Releasing AI‑powered features matters, but within this project, releases are a means to the end.

Project Structure Aligned to the Goals

Creating a dedicated AI team to build features would not produce the state where “each team has engineers skilled in AI Agent development.” So we adopted a dual‑assignment model. Centered on a Project Owner, Product Engineers embed AI into their respective products, Platform Engineers develop from a platform perspective, and Customer Engineers build an internal bot that answers KARTE questions. The project collaborates closely, with Platform Engineers owning AI service operations.

team2.png

Platform Engineers mainly:

  • Keep application implementations simple by shaping the environment.
  • Aggregate learnings and review effectively.
  • Fix framework bugs or suboptimal implementations upstream.
  • Proactively design workarounds for likely pitfalls.
  • Regularly bump framework versions.
  • Explore and stay current on libraries/frameworks.
  • Evaluate what new versions enable.
  • Prepare systems for operations: observability, tests, evals.
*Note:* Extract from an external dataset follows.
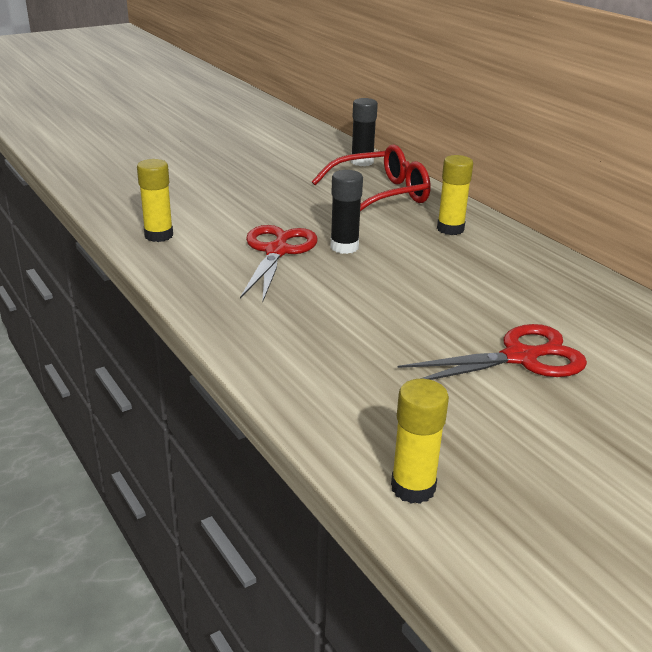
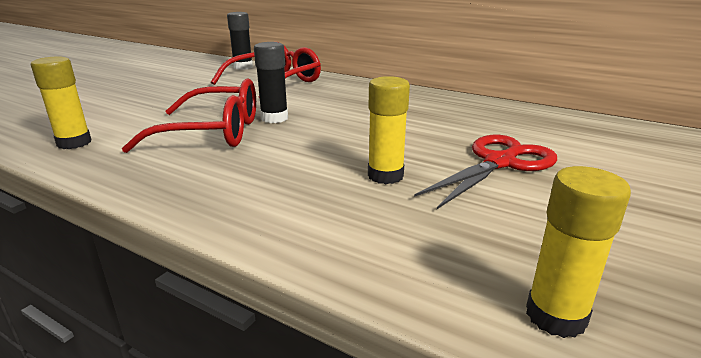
camera: 25 degrees left, 5 degrees down
red scissors [240,225,318,303] -> red glasses [122,78,256,153]
yellow glue stick [437,155,473,235] -> yellow glue stick moved to [368,76,410,184]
While PLAID sometimes prioritizes speed by skipping early reviews and batch‑reviewing around beta releases, for AI features we required reviews for all changes, even small ones. Since training leaders in AI development is a primary goal, code review is a highly effective lever.
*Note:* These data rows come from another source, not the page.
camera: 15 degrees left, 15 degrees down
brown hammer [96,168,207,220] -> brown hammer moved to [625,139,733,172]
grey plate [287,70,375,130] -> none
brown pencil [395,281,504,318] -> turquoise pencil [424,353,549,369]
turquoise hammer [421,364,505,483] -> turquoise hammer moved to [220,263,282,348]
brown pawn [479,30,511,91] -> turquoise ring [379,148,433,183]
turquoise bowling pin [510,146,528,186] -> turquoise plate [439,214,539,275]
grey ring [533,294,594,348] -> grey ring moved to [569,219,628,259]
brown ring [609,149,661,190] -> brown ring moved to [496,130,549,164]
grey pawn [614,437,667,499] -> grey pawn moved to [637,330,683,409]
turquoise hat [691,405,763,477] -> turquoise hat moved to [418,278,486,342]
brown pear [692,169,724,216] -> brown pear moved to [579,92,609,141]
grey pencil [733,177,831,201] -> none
Also, Platform Engineers need hands‑on experience to know where Product Engineers struggle. In parallel, we implemented multiple AI features—including chat‑UI agents—to gain practical insight.

KARTE Microservices

Before the AI system architecture, here’s KARTE’s microservices setup.

KARTE microservices are split into Web API, Internal API, and Frontend.

  • Frontend

    We build SPA JavaScript files using React.js or Vue.js and distribute them from Web API.

  • Web API

    Serves HTML, CSS, JavaScript assets for Frontend and exposes APIs called by the SPA.

  • Internal API

    APIs called from other services’ Web or Internal APIs. They assume authentication/authorization has already been handled by the calling Web API and do not implement auth themselves.

microservice2.png

Each service’s owning team develops, operates, and maintains it, keeping independence under these principles:

  • Independent deploys: build and deploy per service.
  • Independent DBs: dedicated DB per service.
  • API‑based communication: use Internal APIs between services.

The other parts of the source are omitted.